About this exercise ▸
Repeat only the stretch of lines below that runs from the line with "left wrist: (660, 479)" through the line with "left ear: (347, 86)", unaltered.

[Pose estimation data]

---------------

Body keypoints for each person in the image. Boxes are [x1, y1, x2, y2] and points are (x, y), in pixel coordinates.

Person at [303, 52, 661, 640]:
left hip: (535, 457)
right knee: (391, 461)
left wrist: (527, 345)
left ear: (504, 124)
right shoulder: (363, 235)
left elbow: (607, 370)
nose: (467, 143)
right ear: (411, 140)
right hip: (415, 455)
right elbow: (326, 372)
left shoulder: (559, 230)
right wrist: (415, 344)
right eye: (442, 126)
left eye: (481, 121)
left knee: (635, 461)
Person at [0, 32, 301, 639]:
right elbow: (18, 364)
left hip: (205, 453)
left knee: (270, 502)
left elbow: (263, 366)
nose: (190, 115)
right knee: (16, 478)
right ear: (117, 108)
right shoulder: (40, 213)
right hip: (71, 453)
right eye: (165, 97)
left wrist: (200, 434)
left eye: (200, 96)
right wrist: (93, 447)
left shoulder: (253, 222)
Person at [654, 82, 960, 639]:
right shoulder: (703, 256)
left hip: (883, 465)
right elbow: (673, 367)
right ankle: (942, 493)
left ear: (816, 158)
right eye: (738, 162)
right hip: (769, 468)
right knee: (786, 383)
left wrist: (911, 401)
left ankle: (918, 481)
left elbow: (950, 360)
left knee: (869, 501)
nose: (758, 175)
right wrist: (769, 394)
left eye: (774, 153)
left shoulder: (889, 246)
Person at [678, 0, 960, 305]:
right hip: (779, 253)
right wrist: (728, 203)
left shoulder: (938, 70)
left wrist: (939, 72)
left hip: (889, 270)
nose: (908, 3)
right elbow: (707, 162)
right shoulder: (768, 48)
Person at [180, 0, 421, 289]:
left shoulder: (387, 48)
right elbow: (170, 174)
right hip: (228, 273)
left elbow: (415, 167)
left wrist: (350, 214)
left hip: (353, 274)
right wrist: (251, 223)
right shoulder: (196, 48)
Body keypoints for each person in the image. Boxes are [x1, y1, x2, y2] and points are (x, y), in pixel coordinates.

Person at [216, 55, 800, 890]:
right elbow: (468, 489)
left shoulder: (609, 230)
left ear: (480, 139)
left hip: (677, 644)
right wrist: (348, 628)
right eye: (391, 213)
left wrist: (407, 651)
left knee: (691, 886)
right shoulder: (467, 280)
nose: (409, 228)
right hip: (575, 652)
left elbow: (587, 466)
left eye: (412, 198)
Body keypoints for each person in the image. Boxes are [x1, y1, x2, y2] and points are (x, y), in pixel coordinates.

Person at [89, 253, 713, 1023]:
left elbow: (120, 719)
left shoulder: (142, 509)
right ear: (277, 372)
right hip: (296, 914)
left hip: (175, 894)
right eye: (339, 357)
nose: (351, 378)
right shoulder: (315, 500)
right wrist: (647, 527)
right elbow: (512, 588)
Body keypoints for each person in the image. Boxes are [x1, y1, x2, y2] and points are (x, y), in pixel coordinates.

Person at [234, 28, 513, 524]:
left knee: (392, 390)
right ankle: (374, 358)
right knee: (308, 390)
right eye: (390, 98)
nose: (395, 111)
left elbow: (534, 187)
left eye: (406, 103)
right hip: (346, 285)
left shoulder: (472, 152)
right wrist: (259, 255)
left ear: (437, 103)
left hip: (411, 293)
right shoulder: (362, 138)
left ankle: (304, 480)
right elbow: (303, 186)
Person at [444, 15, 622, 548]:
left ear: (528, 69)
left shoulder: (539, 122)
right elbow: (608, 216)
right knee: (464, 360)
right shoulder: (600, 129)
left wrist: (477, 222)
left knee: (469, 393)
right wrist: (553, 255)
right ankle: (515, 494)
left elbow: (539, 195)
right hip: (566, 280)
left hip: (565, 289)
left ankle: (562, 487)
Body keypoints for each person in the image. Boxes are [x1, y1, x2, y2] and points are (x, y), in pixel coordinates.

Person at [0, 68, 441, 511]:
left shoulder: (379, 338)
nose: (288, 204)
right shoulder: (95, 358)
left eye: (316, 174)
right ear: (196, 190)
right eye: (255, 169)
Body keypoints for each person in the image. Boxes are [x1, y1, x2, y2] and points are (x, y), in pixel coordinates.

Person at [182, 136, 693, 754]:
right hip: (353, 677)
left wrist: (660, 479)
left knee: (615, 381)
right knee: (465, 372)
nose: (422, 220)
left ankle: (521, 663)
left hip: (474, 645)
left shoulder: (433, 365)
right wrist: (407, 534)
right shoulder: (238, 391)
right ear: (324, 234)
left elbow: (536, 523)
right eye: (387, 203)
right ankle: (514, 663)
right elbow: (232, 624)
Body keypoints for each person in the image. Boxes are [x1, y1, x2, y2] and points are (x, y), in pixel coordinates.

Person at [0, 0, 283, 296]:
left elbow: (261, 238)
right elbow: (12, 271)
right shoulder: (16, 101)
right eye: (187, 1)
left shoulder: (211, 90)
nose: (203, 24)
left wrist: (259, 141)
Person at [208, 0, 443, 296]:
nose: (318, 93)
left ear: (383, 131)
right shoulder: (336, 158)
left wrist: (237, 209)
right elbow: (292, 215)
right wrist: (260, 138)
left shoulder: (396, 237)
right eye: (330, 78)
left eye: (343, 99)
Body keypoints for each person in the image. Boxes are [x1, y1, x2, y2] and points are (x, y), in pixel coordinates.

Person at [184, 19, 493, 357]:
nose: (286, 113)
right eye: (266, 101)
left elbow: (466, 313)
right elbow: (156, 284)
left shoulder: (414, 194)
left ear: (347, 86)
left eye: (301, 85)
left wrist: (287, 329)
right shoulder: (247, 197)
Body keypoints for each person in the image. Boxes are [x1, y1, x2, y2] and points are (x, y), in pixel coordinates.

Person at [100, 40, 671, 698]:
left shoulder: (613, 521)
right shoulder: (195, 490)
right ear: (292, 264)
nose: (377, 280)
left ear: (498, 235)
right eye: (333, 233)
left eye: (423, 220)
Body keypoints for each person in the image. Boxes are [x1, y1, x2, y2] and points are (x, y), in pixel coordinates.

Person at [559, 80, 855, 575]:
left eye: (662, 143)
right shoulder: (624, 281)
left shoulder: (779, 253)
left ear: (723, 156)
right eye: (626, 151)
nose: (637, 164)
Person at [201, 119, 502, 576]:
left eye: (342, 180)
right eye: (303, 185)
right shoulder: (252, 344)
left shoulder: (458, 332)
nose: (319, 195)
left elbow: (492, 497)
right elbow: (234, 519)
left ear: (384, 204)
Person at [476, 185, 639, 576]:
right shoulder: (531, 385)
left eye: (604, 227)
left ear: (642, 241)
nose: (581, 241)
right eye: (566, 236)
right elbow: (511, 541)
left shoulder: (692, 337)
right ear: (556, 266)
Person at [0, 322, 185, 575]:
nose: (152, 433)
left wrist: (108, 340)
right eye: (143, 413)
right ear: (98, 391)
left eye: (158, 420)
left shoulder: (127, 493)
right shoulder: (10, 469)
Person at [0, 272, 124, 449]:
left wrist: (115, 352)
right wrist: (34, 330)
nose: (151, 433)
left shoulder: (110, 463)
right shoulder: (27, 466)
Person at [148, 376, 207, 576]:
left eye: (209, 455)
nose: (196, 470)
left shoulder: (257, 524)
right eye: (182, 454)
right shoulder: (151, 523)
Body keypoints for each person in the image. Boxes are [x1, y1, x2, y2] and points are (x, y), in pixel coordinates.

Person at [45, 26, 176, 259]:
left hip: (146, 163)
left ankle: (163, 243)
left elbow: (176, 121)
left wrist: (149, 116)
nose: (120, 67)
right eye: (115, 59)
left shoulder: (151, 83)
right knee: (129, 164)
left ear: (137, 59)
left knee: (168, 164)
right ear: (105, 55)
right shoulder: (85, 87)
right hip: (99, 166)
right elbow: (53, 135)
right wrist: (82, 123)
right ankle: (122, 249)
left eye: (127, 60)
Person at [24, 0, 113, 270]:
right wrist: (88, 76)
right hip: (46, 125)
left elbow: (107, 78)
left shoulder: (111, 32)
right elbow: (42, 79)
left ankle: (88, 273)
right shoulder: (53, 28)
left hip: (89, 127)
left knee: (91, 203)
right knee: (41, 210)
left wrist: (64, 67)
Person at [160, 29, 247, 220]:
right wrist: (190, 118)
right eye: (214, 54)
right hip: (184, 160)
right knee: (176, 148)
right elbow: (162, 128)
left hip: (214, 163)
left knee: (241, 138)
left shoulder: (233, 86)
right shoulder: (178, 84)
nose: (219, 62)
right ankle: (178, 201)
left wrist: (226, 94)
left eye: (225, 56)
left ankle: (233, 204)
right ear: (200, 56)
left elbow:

---------------

Completed exercise ▸
left wrist: (660, 479)
left knee: (615, 381)
right knee: (465, 372)
nose: (422, 220)
left ankle: (521, 663)
left hip: (474, 645)
left shoulder: (433, 365)
right wrist: (407, 534)
right shoulder: (238, 391)
right ear: (324, 234)
left elbow: (536, 523)
right eye: (387, 203)
right ankle: (514, 663)
right elbow: (232, 624)
Body keypoints for each person in the image. Boxes are [x1, y1, x2, y2] and points are (x, y), in pixel coordinates.

Person at [0, 0, 283, 296]:
left elbow: (261, 238)
right elbow: (12, 271)
right shoulder: (16, 101)
right eye: (187, 1)
left shoulder: (211, 90)
nose: (203, 24)
left wrist: (259, 141)
Person at [208, 0, 443, 296]:
nose: (318, 93)
left ear: (383, 131)
right shoulder: (336, 158)
left wrist: (237, 209)
right elbow: (292, 215)
right wrist: (260, 138)
left shoulder: (396, 237)
right eye: (330, 78)
left eye: (343, 99)
Body keypoints for each person in the image. Boxes are [x1, y1, x2, y2] and points are (x, y), in pixel coordinates.

Person at [184, 19, 493, 357]:
nose: (286, 113)
right eye: (266, 101)
left elbow: (466, 313)
right elbow: (156, 284)
left shoulder: (414, 194)
left ear: (347, 86)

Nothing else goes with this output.